(Beginning of Extracted records)

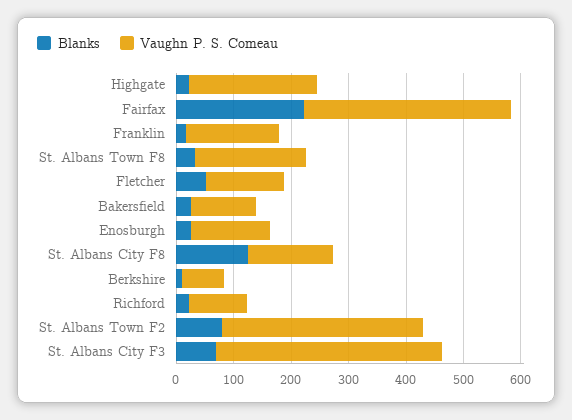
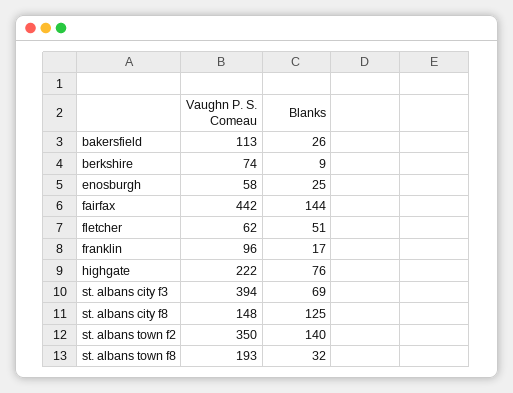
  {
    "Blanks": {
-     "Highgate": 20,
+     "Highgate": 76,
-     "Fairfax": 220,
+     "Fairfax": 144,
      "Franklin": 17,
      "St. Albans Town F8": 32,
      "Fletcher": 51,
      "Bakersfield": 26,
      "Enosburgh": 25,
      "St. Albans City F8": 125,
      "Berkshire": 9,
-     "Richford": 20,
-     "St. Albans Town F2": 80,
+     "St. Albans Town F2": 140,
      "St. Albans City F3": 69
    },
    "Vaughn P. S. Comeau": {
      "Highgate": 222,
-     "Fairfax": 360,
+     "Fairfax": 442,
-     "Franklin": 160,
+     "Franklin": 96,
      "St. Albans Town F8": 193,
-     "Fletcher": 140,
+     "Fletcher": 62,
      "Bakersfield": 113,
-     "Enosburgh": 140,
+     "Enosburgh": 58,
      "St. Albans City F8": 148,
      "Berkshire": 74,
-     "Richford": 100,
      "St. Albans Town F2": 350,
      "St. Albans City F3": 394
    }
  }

(End of Extracted records)
(Beginning of Extracted records)

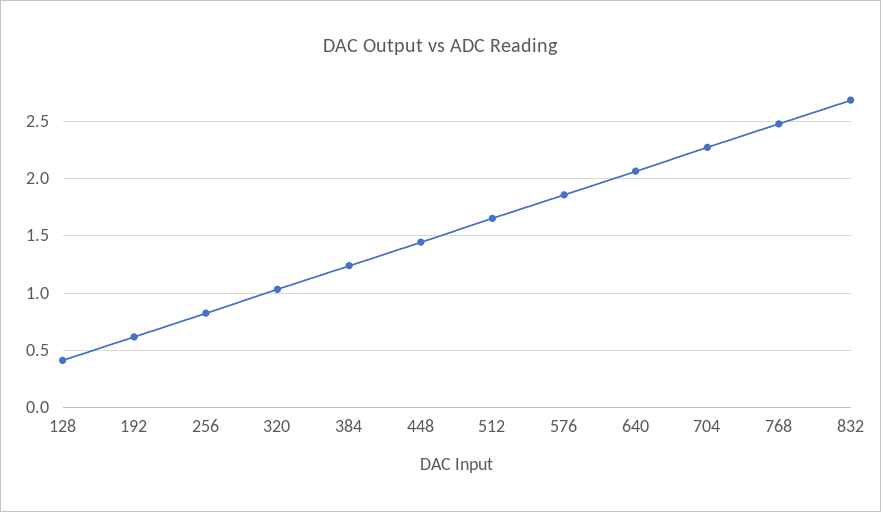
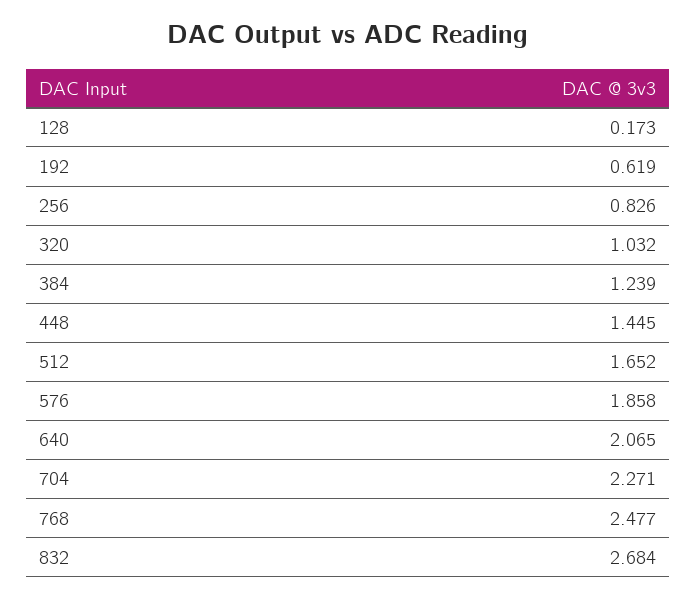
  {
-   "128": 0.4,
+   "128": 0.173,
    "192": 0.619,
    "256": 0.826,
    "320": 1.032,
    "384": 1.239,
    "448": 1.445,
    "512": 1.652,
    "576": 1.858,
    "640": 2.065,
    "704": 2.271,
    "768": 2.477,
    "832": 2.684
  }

(End of Extracted records)
(Beginning of Extracted records)

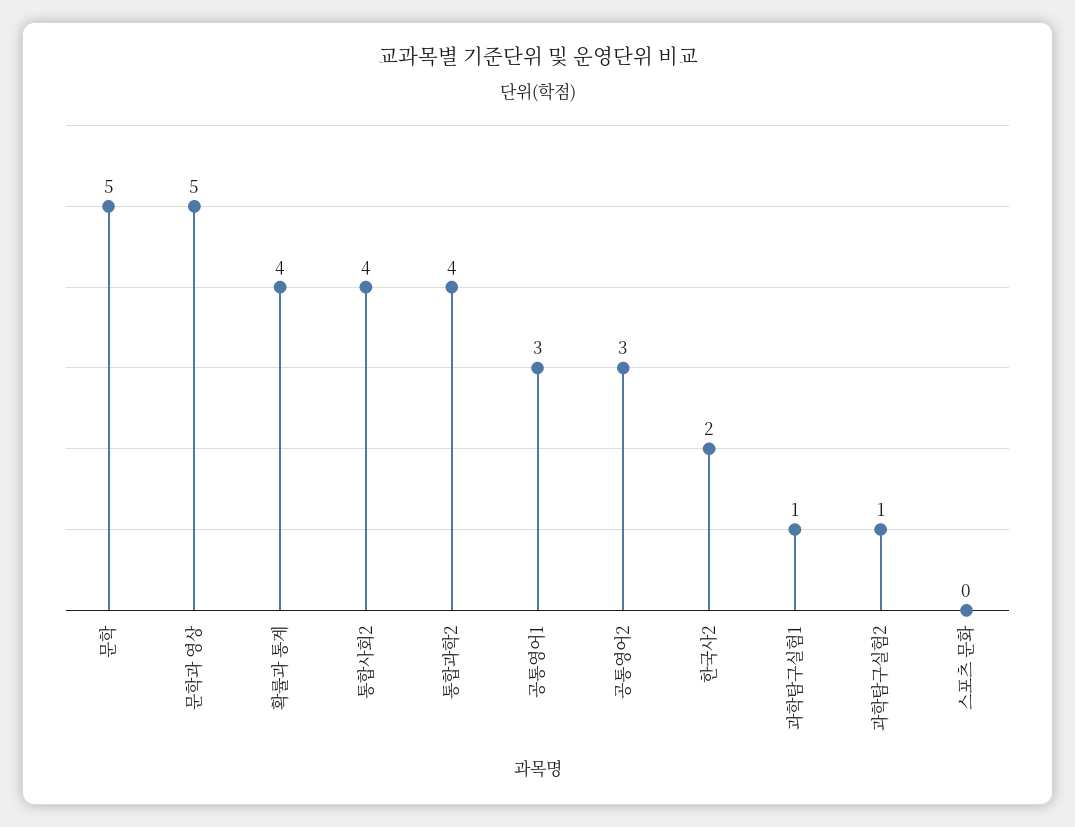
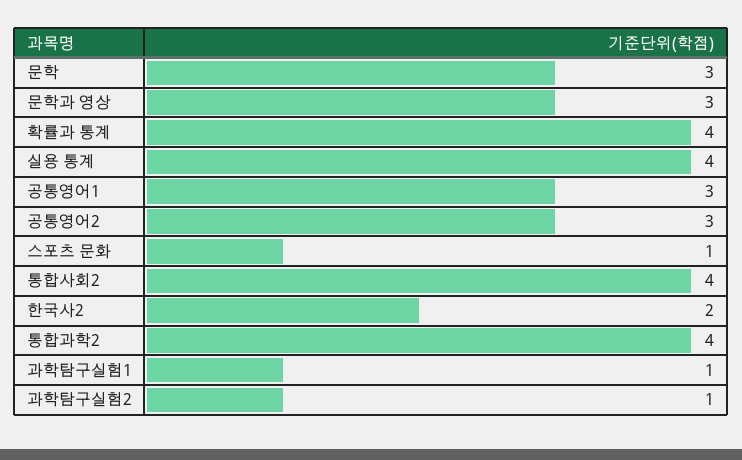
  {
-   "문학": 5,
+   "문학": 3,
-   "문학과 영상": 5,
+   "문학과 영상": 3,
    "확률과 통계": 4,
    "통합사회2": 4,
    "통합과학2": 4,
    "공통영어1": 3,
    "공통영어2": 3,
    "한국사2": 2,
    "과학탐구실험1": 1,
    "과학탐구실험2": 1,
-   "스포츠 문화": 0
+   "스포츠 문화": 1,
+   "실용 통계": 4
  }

(End of Extracted records)

How to complete this task →
Locate all lines in the listing above with the word "Fairfax". Copy them.

Response area →
-     "Fairfax": 220,
+     "Fairfax": 144,
-     "Fairfax": 360,
+     "Fairfax": 442,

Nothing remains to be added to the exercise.